The Rise of Domain Specific Architecture

The solution many have come up with has been the assertion that our hardware shouldn't be attempting to do everything effectively in comparison to a machine that only does a couple of things very well. We can take a look at two examples of modern networks with an enormous demand of compute in order to showcase this.

As mentioned earlier, Bitcoin has had an huge increase in it's network usage over the past decade. In order to compete, miners have needed to create optimized hardware to mine blocks and receive the block reward. Miners have created custom ASIC (application specific integrate circuits) that are capable of computing the Bitcoin hash algorithm (double SHA256) at extreme rates. Critics might cynically label this innovation solely inspired by the selfishness of the miners, but in the light of today's limitations to modern computing, it is one of the few solutions that allow for the Bitcoin network to handle the financial services of millions of people globally.

ASIC architecture works effectively for something simple like hashing, but what about for more complicated computation? Google's compute needs are perhaps the most complex in the world, let alone for optimizing a hashing algorithm. Most of their products have become more and more reliant on AI, thus their biggest challenge has become handling machine learning at scale. In response, Google has created the TPU (Tensor Processing Unit), which accelerates DNN (Deep Neural Network) execution using a massive array of 65,536 multiply/accumulate (MAC) units on one piece of silicon. These puppies are pump out a whopping 92 tera opterations per second, which operates at speeds up to 30x faster than modern CPUs and 15x more than GPUs, while still using less power than either of them.

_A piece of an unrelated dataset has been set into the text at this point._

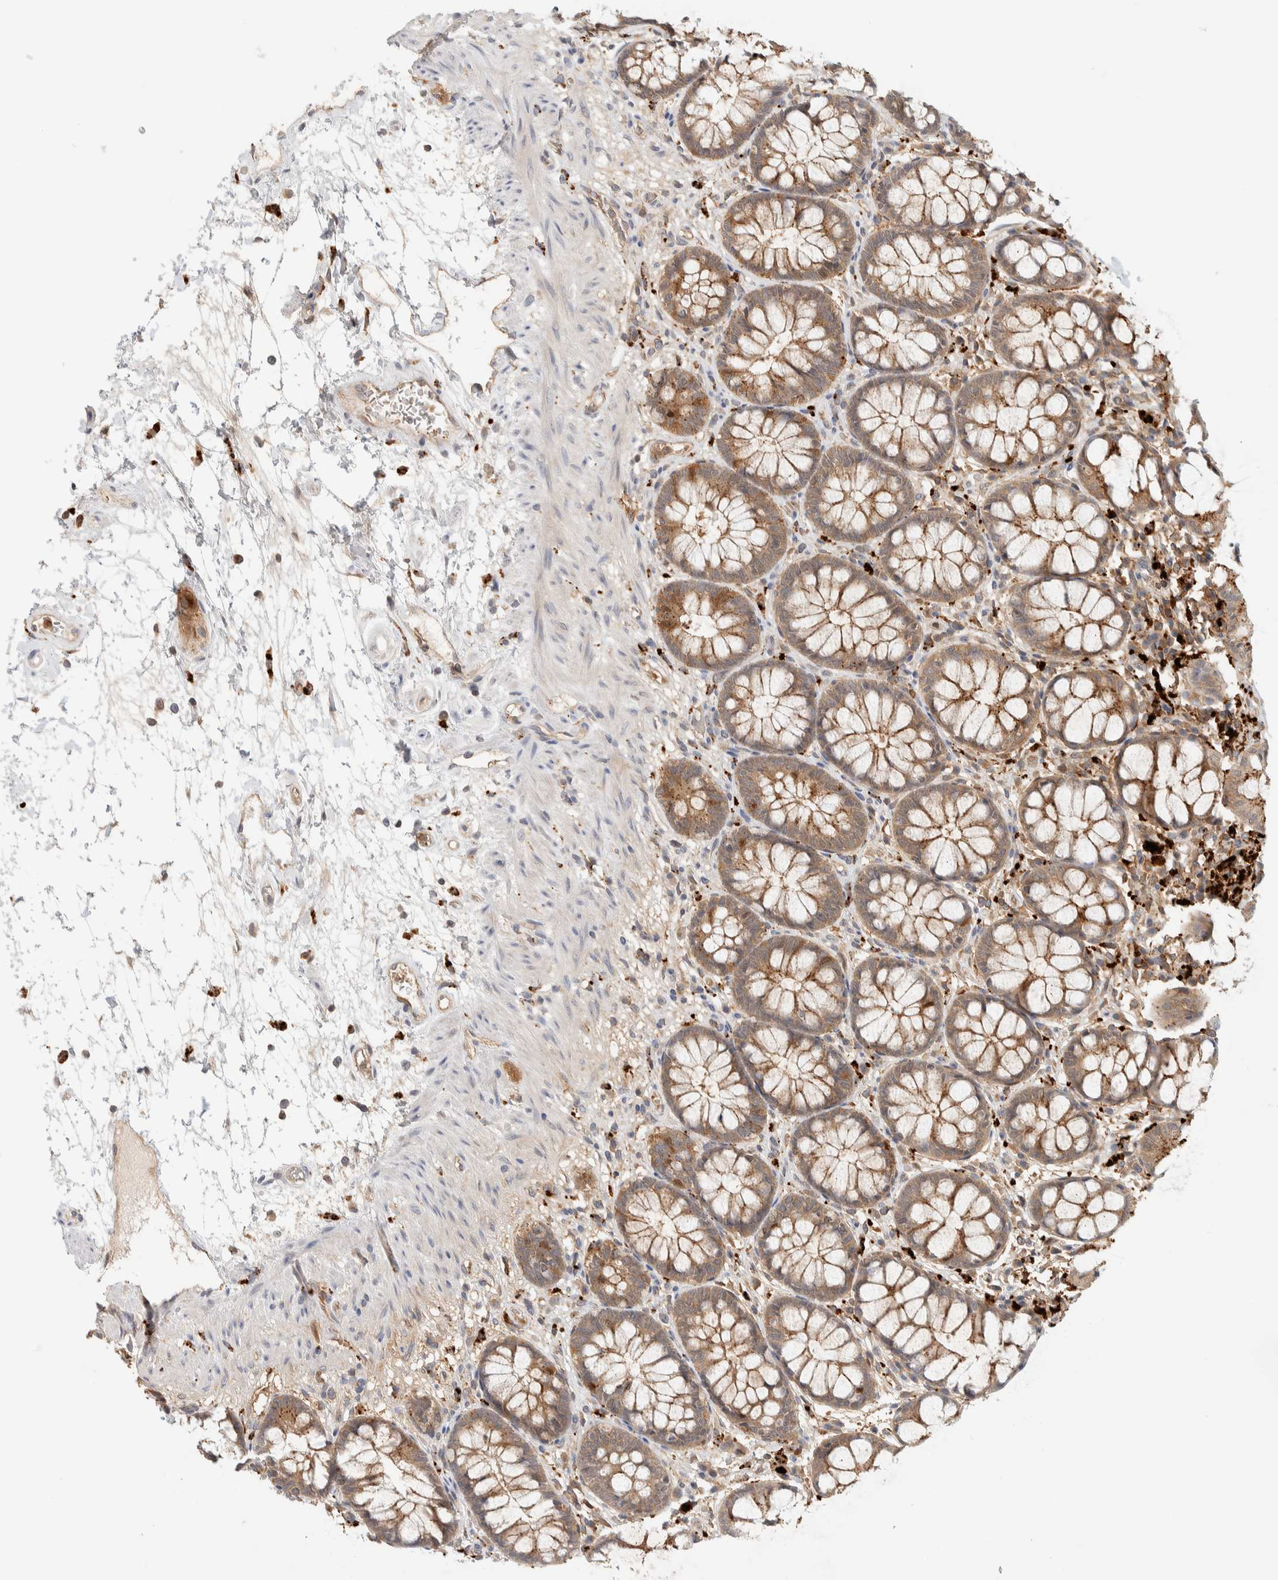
{"staining": {"intensity": "moderate", "quantity": ">75%", "location": "cytoplasmic/membranous"}, "tissue": "rectum", "cell_type": "Glandular cells", "image_type": "normal", "snomed": [{"axis": "morphology", "description": "Normal tissue, NOS"}, {"axis": "topography", "description": "Rectum"}], "caption": "Normal rectum was stained to show a protein in brown. There is medium levels of moderate cytoplasmic/membranous staining in approximately >75% of glandular cells. The staining is performed using DAB brown chromogen to label protein expression. The nuclei are counter-stained blue using hematoxylin.", "gene": "GCLM", "patient": {"sex": "male", "age": 64}}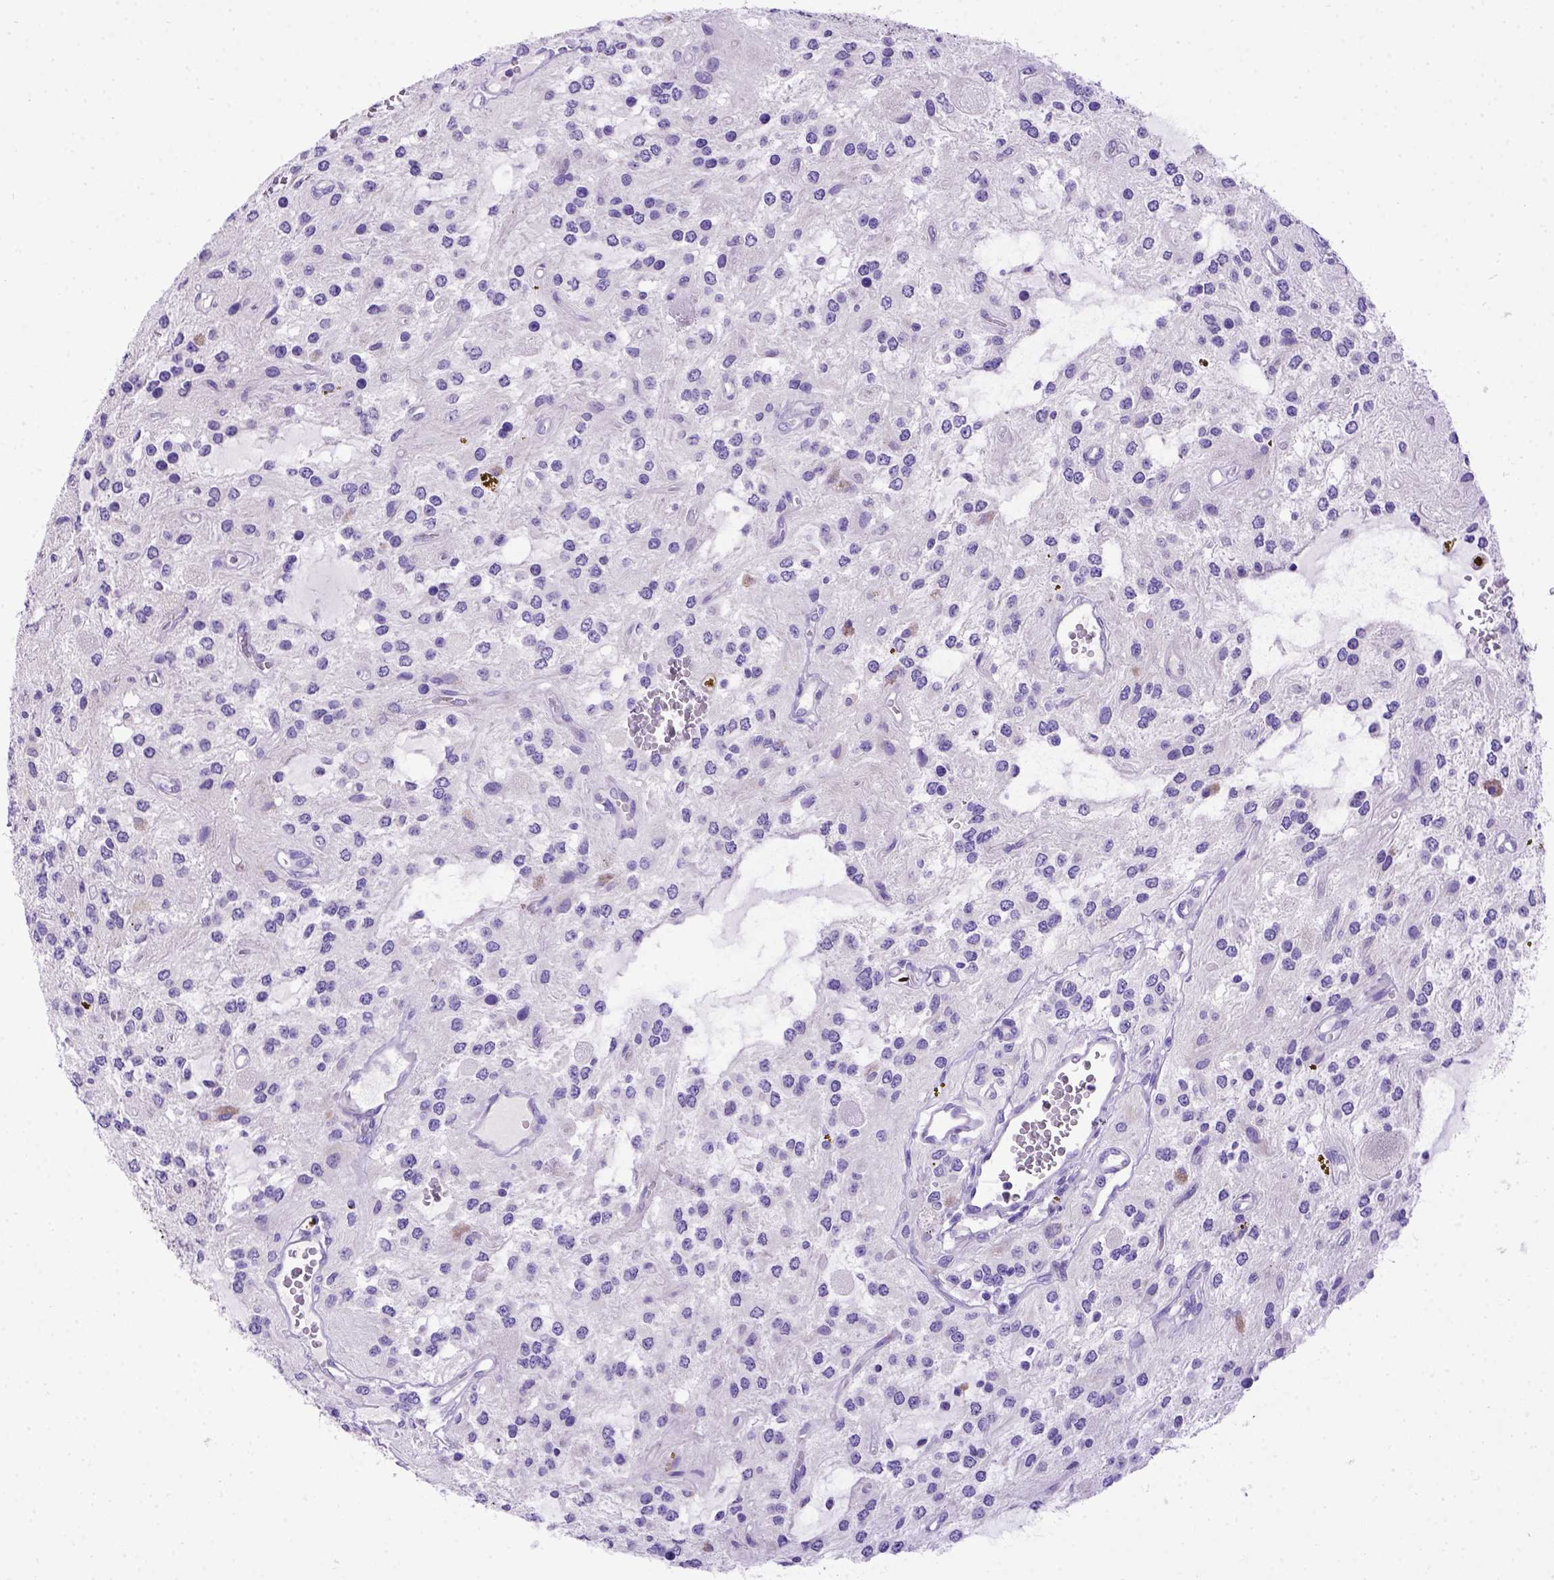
{"staining": {"intensity": "negative", "quantity": "none", "location": "none"}, "tissue": "glioma", "cell_type": "Tumor cells", "image_type": "cancer", "snomed": [{"axis": "morphology", "description": "Glioma, malignant, Low grade"}, {"axis": "topography", "description": "Cerebellum"}], "caption": "Protein analysis of glioma exhibits no significant positivity in tumor cells.", "gene": "PTGES", "patient": {"sex": "female", "age": 14}}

Google's TPU Both of these designs are an example of the rise of Domain Specific Architecture as a change to computer systems that has become necessary to push the compute industry further. Due to the limitations in hardware advances, the only path left in improvement comes from limiting the scope of the hardware's operations in order to see increased performance. For blockchain networks, this are even greater incentives to increase performance to not only showcase the validity of emerging decentralized networks, but for the self-interest of those participating in the networks in the first place.

Conclusion

For many in the decentralized space, there are critics who will point to Bitcoin Mining ASICs as an attack on the very notion of a decentralized networks. From the changes we've seen over the past few years of computer architecture, any serious about improving performance of computer systems has to face the reality that domain specific architectures are a necessity. These performance gains are a necessity to meet the demand as blockchain networks continue to compete over providing the best service, and scale to meet the demand of the more than 3.2 billion people who are online. It would be impossible to meet this demand with generalized systems that don't allow for custom hardware to be created to meet demand.